■ **Dataset entries**:

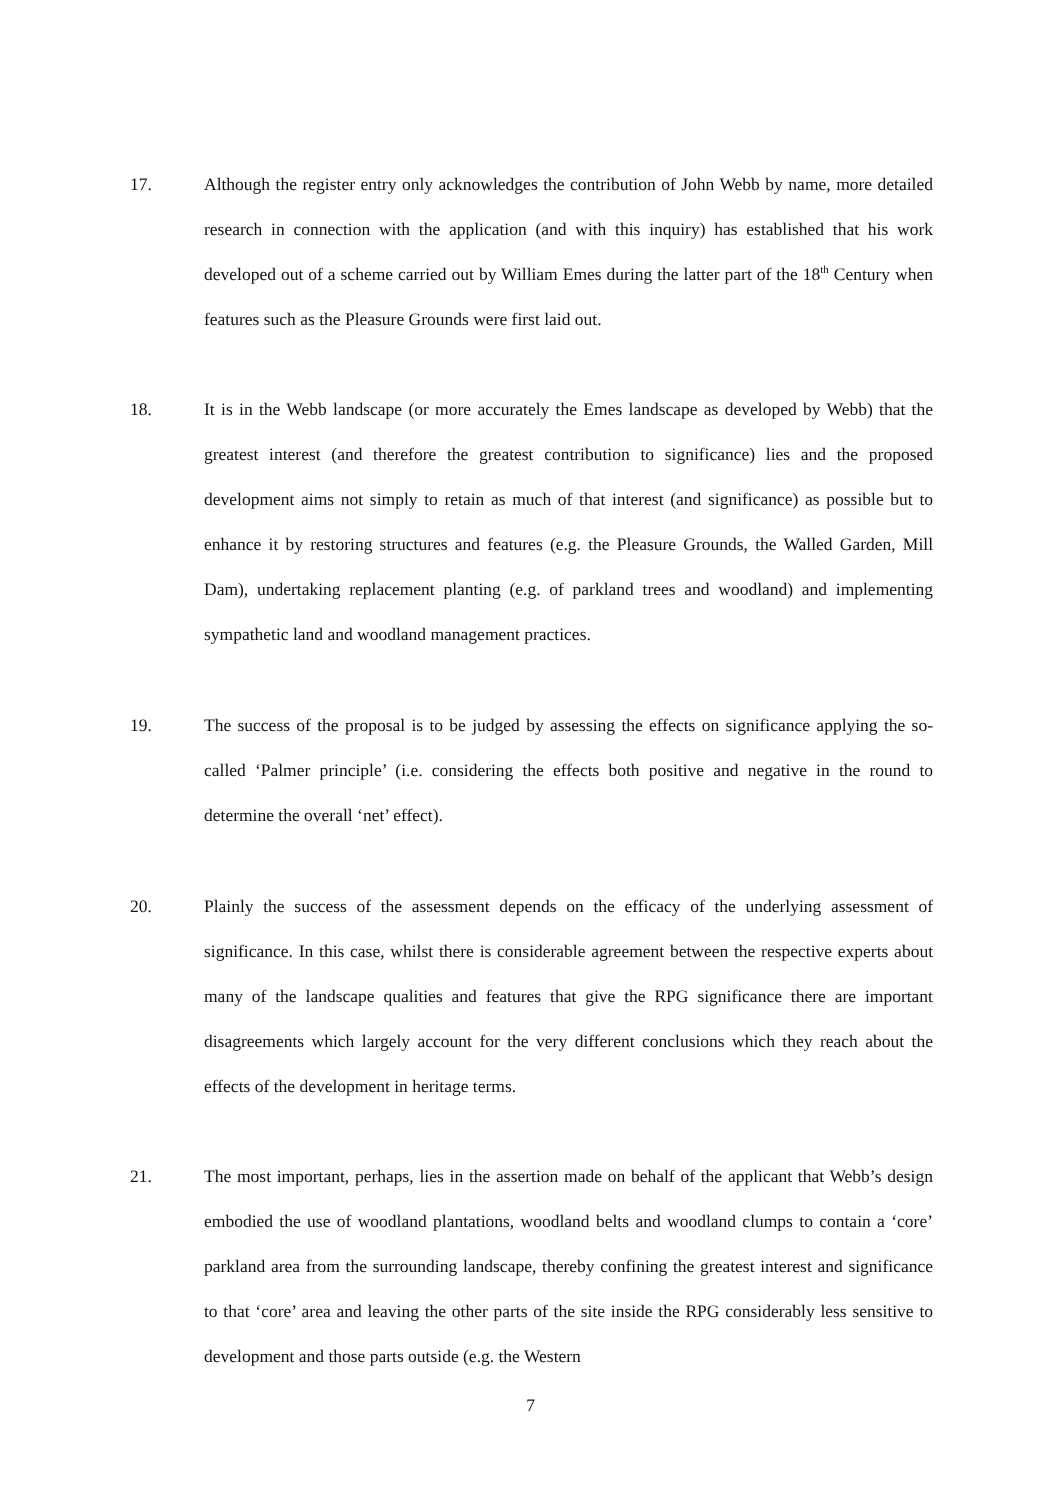17. Although the register entry only acknowledges the contribution of John Webb by name, more detailed research in connection with the application (and with this inquiry) has established that his work developed out of a scheme carried out by William Emes during the latter part of the 18<sup>th</sup> Century when features such as the Pleasure Grounds were first laid out.
18. It is in the Webb landscape (or more accurately the Emes landscape as developed by Webb) that the greatest interest (and therefore the greatest contribution to significance) lies and the proposed development aims not simply to retain as much of that interest (and significance) as possible but to enhance it by restoring structures and features (e.g. the Pleasure Grounds, the Walled Garden, Mill Dam), undertaking replacement planting (e.g. of parkland trees and woodland) and implementing sympathetic land and woodland management practices.
19. The success of the proposal is to be judged by assessing the effects on significance applying the so-called ‘Palmer principle’ (i.e. considering the effects both positive and negative in the round to determine the overall ‘net’ effect).
20. Plainly the success of the assessment depends on the efficacy of the underlying assessment of significance. In this case, whilst there is considerable agreement between the respective experts about many of the landscape qualities and features that give the RPG significance there are important disagreements which largely account for the very different conclusions which they reach about the effects of the development in heritage terms.
21. The most important, perhaps, lies in the assertion made on behalf of the applicant that Webb’s design embodied the use of woodland plantations, woodland belts and woodland clumps to contain a ‘core’ parkland area from the surrounding landscape, thereby confining the greatest interest and significance to that ‘core’ area and leaving the other parts of the site inside the RPG considerably less sensitive to development and those parts outside (e.g. the Western
7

■ **Directions for this task**:
Your answer should be every line from the material above in which the word "success" appears.

■ **Task solution**:
19. The success of the proposal is to be judged by assessing the effects on significance applying the so-called ‘Palmer principle’ (i.e. considering the effects both positive and negative in the round to determine the overall ‘net’ effect).
20. Plainly the success of the assessment depends on the efficacy of the underlying assessment of significance. In this case, whilst there is considerable agreement between the respective experts about many of the landscape qualities and features that give the RPG significance there are important disagreements which largely account for the very different conclusions which they reach about the effects of the development in heritage terms.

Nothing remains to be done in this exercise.